"Human being can only survive when the environment around us thrive, too. If we take care of nature, nature will take care of us. "
Standing on the ruins of Chernobyl, David wants us to tell what he has experienced in his life. From the joy and expectation when I first entered nature, to the worries and regrets about the extinction and decline of natural habitats and creatures. The history of mankind is full of exploitation.
Since I was a child, I have realized that human beings are nothing more than a species on the earth, a kind of advanced animal; compared with the hundreds of millions of years of life on earth, human beings are just fleeting existence. However, industrialization, urbanization, and technologicalization have made the relationship between mankind and nature more and more tense; and mankind is eroding large areas of land, sea and sky due to greed, desire, arrogance, arrogance, and self-interest, and will affect countless Pushing life to the brink of extinction will eventually deplete the foundation on which we live.
With technological innovation, human society seems to be a prosperous scene; many people have begun to expand themselves, thinking that they have superior intelligence and are omnipotent. It is too easy for us to forget that everything we have depends on other lives and substances. Our greed and selfishness will only drive us into desperation in the end.

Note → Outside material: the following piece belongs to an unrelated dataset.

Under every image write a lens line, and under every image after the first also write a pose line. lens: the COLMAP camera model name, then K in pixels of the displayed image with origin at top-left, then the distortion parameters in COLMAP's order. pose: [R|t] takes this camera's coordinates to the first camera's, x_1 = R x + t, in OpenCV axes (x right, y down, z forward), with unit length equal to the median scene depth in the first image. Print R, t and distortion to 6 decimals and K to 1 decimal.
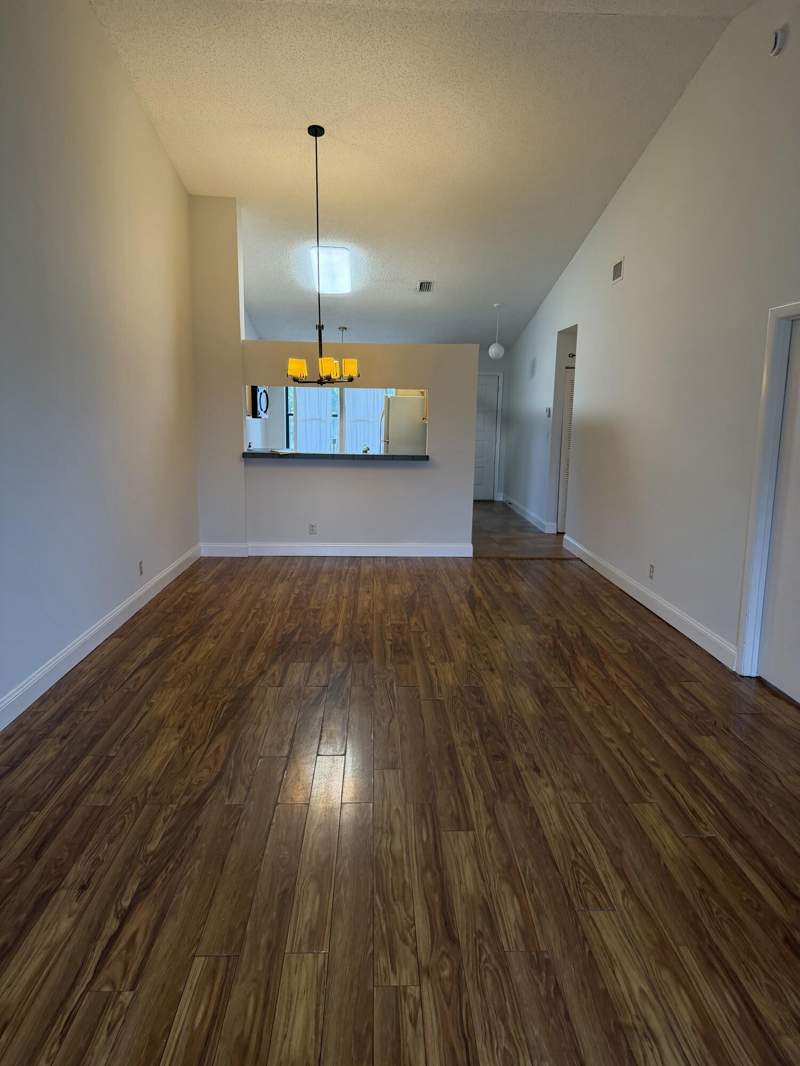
lens RADIAL K [[745.3, 0, 400.2], [0, 745.3, 533.4], [0, 0, 1]] dist [-0.005855, -0.001778]
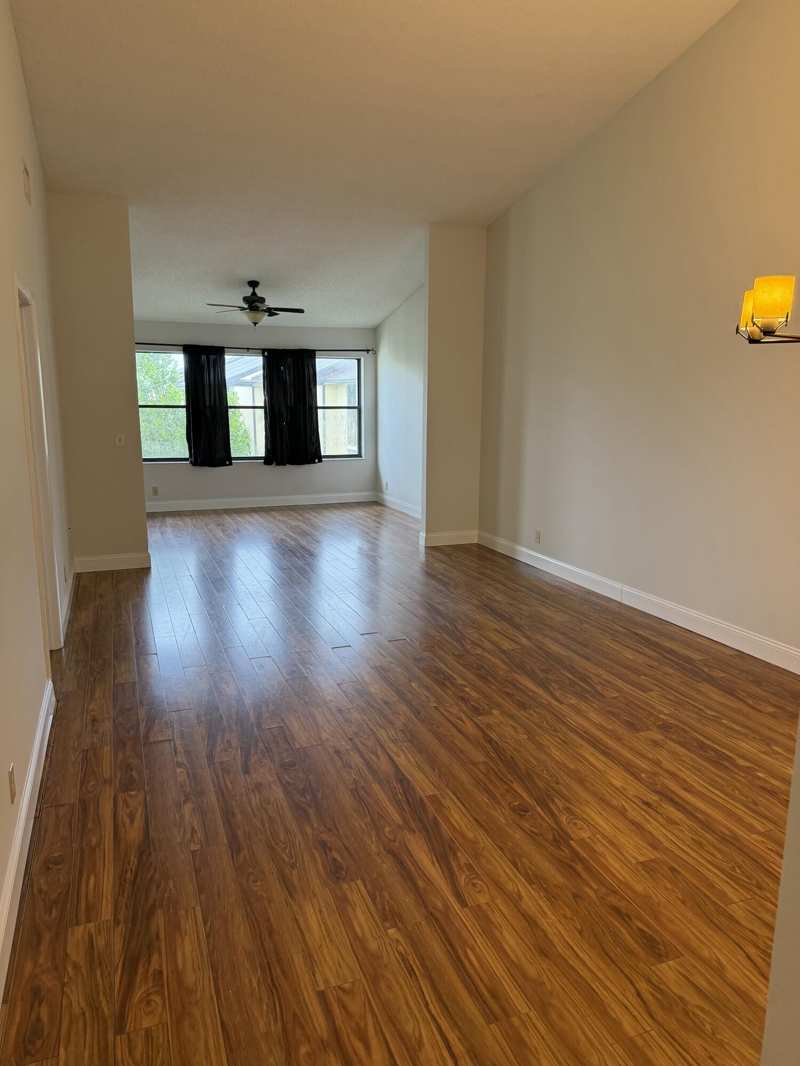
lens RADIAL K [[745.3, 0, 400.6], [0, 745.3, 533.7], [0, 0, 1]] dist [-0.005855, -0.001778]
pose [[-0.949845, 0.042017, -0.309886, 0.291814], [-0.063872, 0.943978, 0.323768, -0.268614], [0.306130, 0.327322, -0.893949, 1.620085]]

Isn't the recent global new crown epidemic and large-scale wildfires a wake-up call to mankind? When can human beings be proud of the top of the food chain?

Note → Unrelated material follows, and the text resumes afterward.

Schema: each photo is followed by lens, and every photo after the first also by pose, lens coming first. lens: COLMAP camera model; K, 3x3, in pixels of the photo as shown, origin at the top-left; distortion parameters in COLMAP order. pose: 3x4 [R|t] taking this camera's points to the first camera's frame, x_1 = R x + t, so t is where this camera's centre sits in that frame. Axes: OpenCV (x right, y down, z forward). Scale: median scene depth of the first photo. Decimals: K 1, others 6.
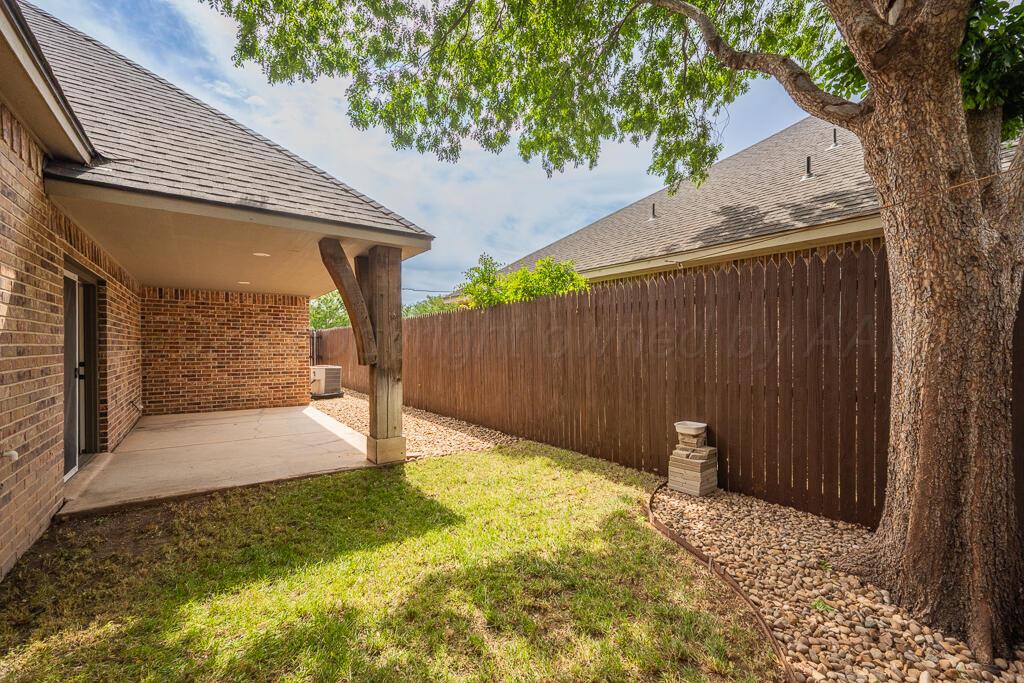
lens RADIAL K [[401.5, 0, 512.0], [0, 401.5, 345.0], [0, 0, 1]] dist [-0.001143, 0.000227]
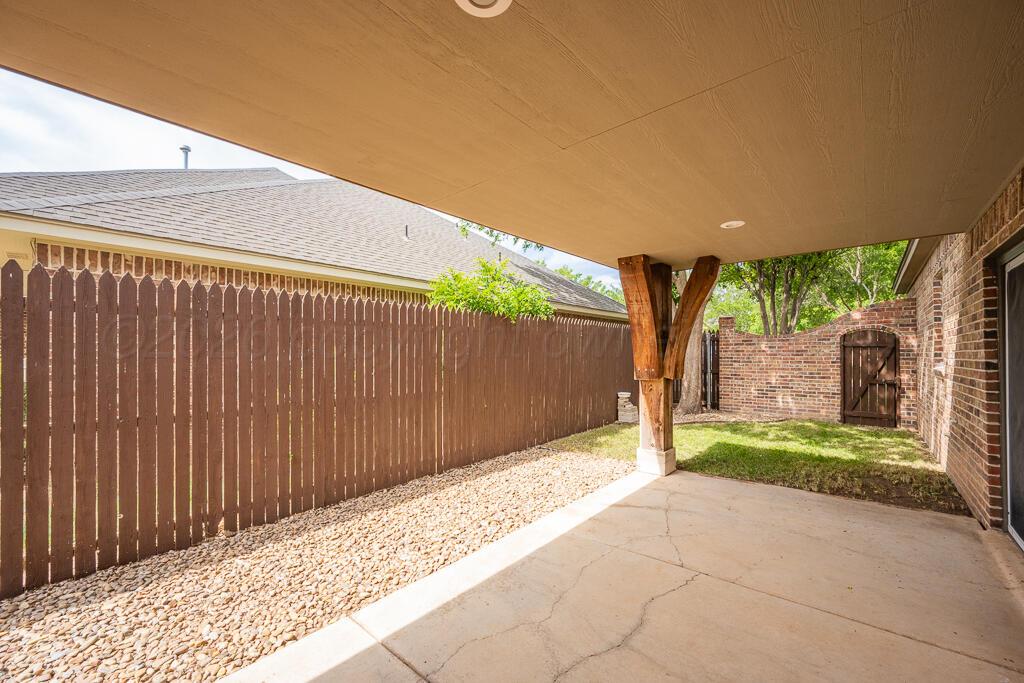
lens RADIAL K [[401.5, 0, 512.0], [0, 401.5, 345.0], [0, 0, 1]] dist [-0.001143, 0.000227]
pose [[-0.186103, 0.017463, 0.982375, -1.562957], [0.005217, 0.999846, -0.016785, -0.024936], [-0.982516, 0.002001, -0.186166, 1.923428]]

Two completely different futures are mentioned in the film: if no action is taken, the earth will be reduced to purgatory, a dead silence, it will really be a shocking disaster film. But if human beings can realize their faults and start to act, by changing our diet, lifestyle and ideas, respecting resources and using them in a reasonable and controlled manner, perhaps we can live in harmony with nature and share the earth.
At the end of the film, several key measures are mentioned, such as enhancing public health services and universal education, preventing blind births and controlling the population. It is indeed very necessary. As an educator, universal environmental protection education should be the top priority.
At the end of the film, the lush trees growing on the ruins symbolize the tenacious vitality of nature. It is a power above human beings, a power that nurtures humans. "We must move from being apart from nature to being a part of nature once again."
Except for humility, we can't keep anything.